#### DATASET RECORDS ####
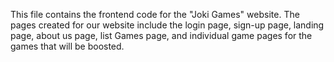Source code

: This file contains the frontend code for the "Joki Games" website. The pages created for our website include the login page, sign-up page, landing page, about us page, list Games page, and individual game pages for the games that will be boosted.
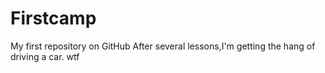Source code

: # Firstcamp
My first repository on GitHub
After several lessons,I'm getting the hang of driving a car.
wtf
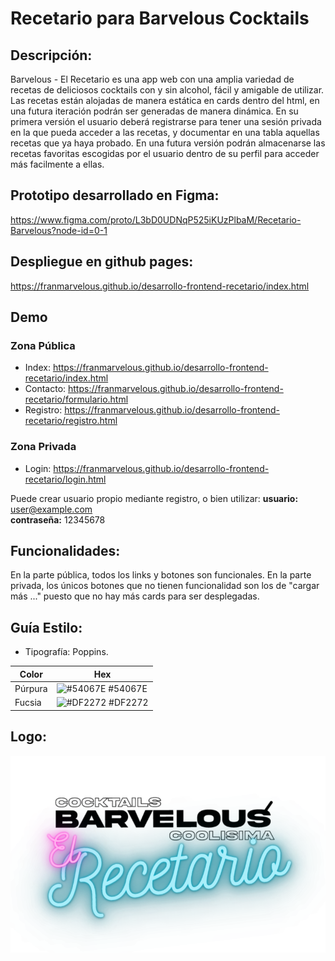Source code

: # Recetario para Barvelous Cocktails

## Descripción: 
Barvelous - El Recetario es una app web con una amplia variedad de recetas de deliciosos cocktails con y sin alcohol, fácil y amigable de utilizar. Las recetas están alojadas de manera estática en cards dentro del html, en una futura iteración podrán ser generadas de manera dinámica.
En su primera versión el usuario deberá registrarse para tener una sesión privada en la que pueda acceder a las recetas, y documentar en una tabla aquellas recetas que ya haya probado.
En una futura versión podrán almacenarse las recetas favoritas escogidas por el usuario dentro de su perfil para acceder más facilmente a ellas.

## Prototipo desarrollado en Figma:
https://www.figma.com/proto/L3bD0UDNqP525iKUzPlbaM/Recetario-Barvelous?node-id=0-1

## Despliegue en github pages:
https://franmarvelous.github.io/desarrollo-frontend-recetario/index.html

## Demo

### Zona Pública
- Index: https://franmarvelous.github.io/desarrollo-frontend-recetario/index.html
- Contacto: https://franmarvelous.github.io/desarrollo-frontend-recetario/formulario.html
- Registro: https://franmarvelous.github.io/desarrollo-frontend-recetario/registro.html

### Zona Privada
- Login: https://franmarvelous.github.io/desarrollo-frontend-recetario/login.html  

Puede crear usuario propio mediante registro, o bien utilizar:
**usuario:** user@example.com  
**contraseña:** 12345678 

## Funcionalidades:
En la parte pública, todos los links y botones son funcionales.
En la parte privada, los únicos botones que no tienen funcionalidad son los de "cargar más ..." puesto que no hay más cards para ser desplegadas.

## Guía Estilo:
- Tipografía: Poppins.


| Color             | Hex                                                                |
| ----------------- | ------------------------------------------------------------------ |
| Púrpura | ![#54067E](https://via.placeholder.com/10/54067E?text=+) #54067E |
| Fucsia  | ![#DF2272](https://via.placeholder.com/10/DF2272?text=+) #DF2272 |


## Logo:

![Logo de página web: Barvelous - El Recetario.](https://github.com/FranMarvelous/desarrollo-frontend-recetario/blob/main/assets/img/logotransparente.png)

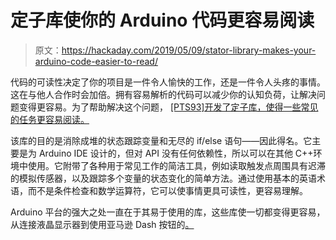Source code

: # 定子库使你的 Arduino 代码更容易阅读

> 原文：<https://hackaday.com/2019/05/09/stator-library-makes-your-arduino-code-easier-to-read/>

代码的可读性决定了你的项目是一件令人愉快的工作，还是一件令人头疼的事情。这在与他人合作时会加倍。拥有容易解析的代码可以减少你的认知负荷，让解决问题变得更容易。为了帮助解决这个问题， [[PTS93]开发了定子库，使得一些常见的任务更容易阅读。](https://github.com/PTS93/Stator)

该库的目的是消除成堆的状态跟踪变量和无尽的 if/else 语句——因此得名。它主要是为 Arduino IDE 设计的，但对 API 没有任何依赖性，所以可以在其他 C++环境中使用。它附带了各种用于常见工作的简洁工具，例如读取触发点周围具有迟滞的模拟传感器，以及跟踪多个变量的状态变化的简单方法。通过使用基本的英语术语，而不是条件检查和数学运算符，它可以使事情更具可读性，更容易理解。

Arduino 平台的强大之处一直在于其易于使用的库，这些库使一切都变得更容易，从连接液晶显示器到使用亚马逊 Dash 按钮的[。](https://hackaday.com/2017/02/02/dash-with-arduino/)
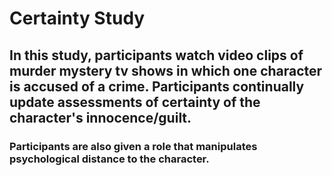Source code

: # Certainty Study

## In this study, participants watch video clips of murder mystery tv shows in which one character is accused of a crime. Participants continually update assessments of certainty of the character's innocence/guilt. 
### Participants are also given a role that manipulates psychological distance to the character. 
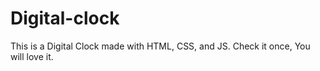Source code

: # Digital-clock
This is a Digital Clock made with HTML, CSS, and JS.
Check it once, You will love it.

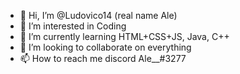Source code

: - 👋 Hi, I’m @Ludovico14 (real name Ale)
- 👀 I’m interested in Coding
- 🌱 I’m currently learning HTML+CSS+JS, Java, C++
- 💞️ I’m looking to collaborate on everything
- 📫 How to reach me discord Ale__#3277
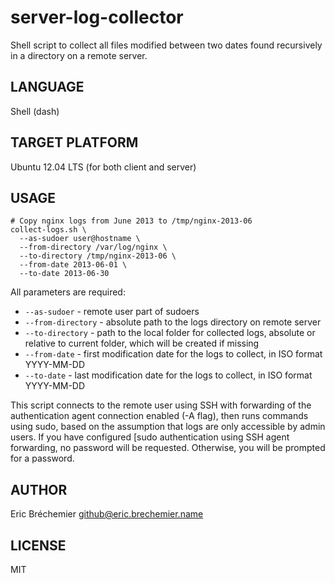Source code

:server-log-collector
====================

Shell script to collect all files modified between two dates
found recursively in a directory on a remote server.

## LANGUAGE ##

Shell (dash)

## TARGET PLATFORM ##

Ubuntu 12.04 LTS (for both client and server)

## USAGE ##

    # Copy nginx logs from June 2013 to /tmp/nginx-2013-06
    collect-logs.sh \
      --as-sudoer user@hostname \
      --from-directory /var/log/nginx \
      --to-directory /tmp/nginx-2013-06 \
      --from-date 2013-06-01 \
      --to-date 2013-06-30

All parameters are required:

  * `--as-sudoer` - remote user part of sudoers
  * `--from-directory` - absolute path to the logs directory on remote server
  * `--to-directory` - path to the local folder for collected logs,
                       absolute or relative to current folder,
                       which will be created if missing
  * `--from-date` - first modification date for the logs to collect,
                    in ISO format YYYY-MM-DD
  * `--to-date` - last modification date for the logs to collect,
                  in ISO format YYYY-MM-DD

This script connects to the remote user using SSH with forwarding of the
authentication agent connection enabled (-A flag), then runs commands using
sudo, based on the assumption that logs are only accessible by admin users.
If you have configured [sudo authentication using SSH agent forwarding, no
password will be requested. Otherwise, you will be prompted for a password.

## AUTHOR ##

Eric Bréchemier <github@eric.brechemier.name>

## LICENSE ##

MIT
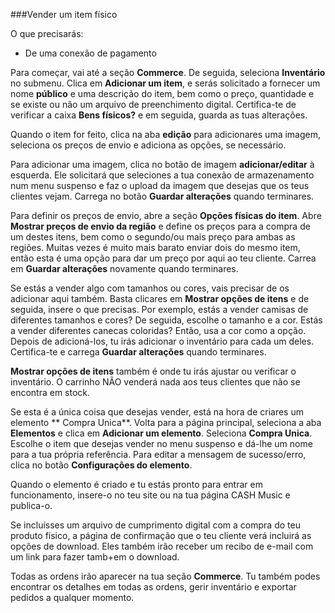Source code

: 
###Vender um item físico

O que precisarás:

- De uma conexão de pagamento

Para começar, vai até a seção **Commerce**. De seguida, seleciona **Inventário** no submenu. Clica em **Adicionar um item**, e serás solicitado a fornecer um nome **público** e uma descrição do item, bem como o preço, quantidade e se existe ou não um arquivo de preenchimento digital. Certifica-te de verificar a caixa **Bens físicos?** e em seguida, guarda as tuas alterações.

Quando o item for feito, clica na aba **edição** para adicionares uma imagem, seleciona os preços de envio e adiciona as opções, se necessário.

Para adicionar uma imagem, clica no botão de imagem **adicionar/editar** à esquerda. Ele solicitará que seleciones a tua conexão de armazenamento num menu suspenso e faz o upload da imagem que desejas que os teus clientes vejam. Carrega no botão **Guardar alterações** quando terminares.

Para definir os preços de envio, abre a seção **Opções físicas do item**. Abre **Mostrar preços de envio da região** e define os preços para a compra de um destes itens, bem como o segundo/ou mais preço para ambas as regiões. Muitas vezes é muito mais barato enviar dois do mesmo item, então esta é uma opção para dar um preço por aqui ao teu cliente. Carrea em **Guardar alterações** novamente quando terminares.

Se estás a vender algo com tamanhos ou cores, vais precisar de os adicionar aqui também. Basta clicares em **Mostrar opções de itens** e de seguida, insere o que precisas. Por exemplo, estás a vender camisas de diferentes tamanhos e cores? De seguida, escolhe o tamanho e a cor. Estás a vender diferentes canecas coloridas? Então, usa a cor como a opção. Depois de adicioná-los, tu irás adicionar o inventário para cada um deles. Certifica-te e carrega **Guardar alterações** quando terminares.

**Mostrar opções de itens** também é onde tu irás ajustar ou verificar o inventário. O carrinho NÃO venderá nada aos teus clientes que não se encontra em stock.

Se esta é a única coisa que desejas vender, está na hora de criares um elemento ** Compra Unica**. Volta para a página principal, seleciona a aba **Elementos** e clica em **Adicionar um elemento**. Seleciona **Compra Unica**. Escolhe o item que desejas vender no menu suspenso e dá-lhe um nome para a tua própria referência. Para editar a mensagem de sucesso/erro, clica no botão **Configurações do elemento**.

Quando o elemento é criado e tu estás pronto para entrar em funcionamento, insere-o no teu site ou na tua página CASH Music e publica-o.

Se incluísses um arquivo de cumprimento digital com a compra do teu produto físico, a página de confirmação que o teu cliente verá incluirá as opções de download. Eles também irão receber um recibo de e-mail com um link para fazer tamb+em o download.

Todas as ordens irão aparecer na tua seção **Commerce**. Tu também podes encontrar os detalhes em todas as ordens, gerir inventário e exportar pedidos a qualquer momento.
####
Nothing but the lines above, starting at the line that contains "- 👀 I’m interested in Coding" and ending at the line that contains "Shell script to", should be given again, exactly and without the pictures.

RESULT BELOW:
- 👀 I’m interested in Coding
- 🌱 I’m currently learning HTML+CSS+JS, Java, C++
- 💞️ I’m looking to collaborate on everything
- 📫 How to reach me discord Ale__#3277
Source code

:server-log-collector
====================

Shell script to collect all files modified between two dates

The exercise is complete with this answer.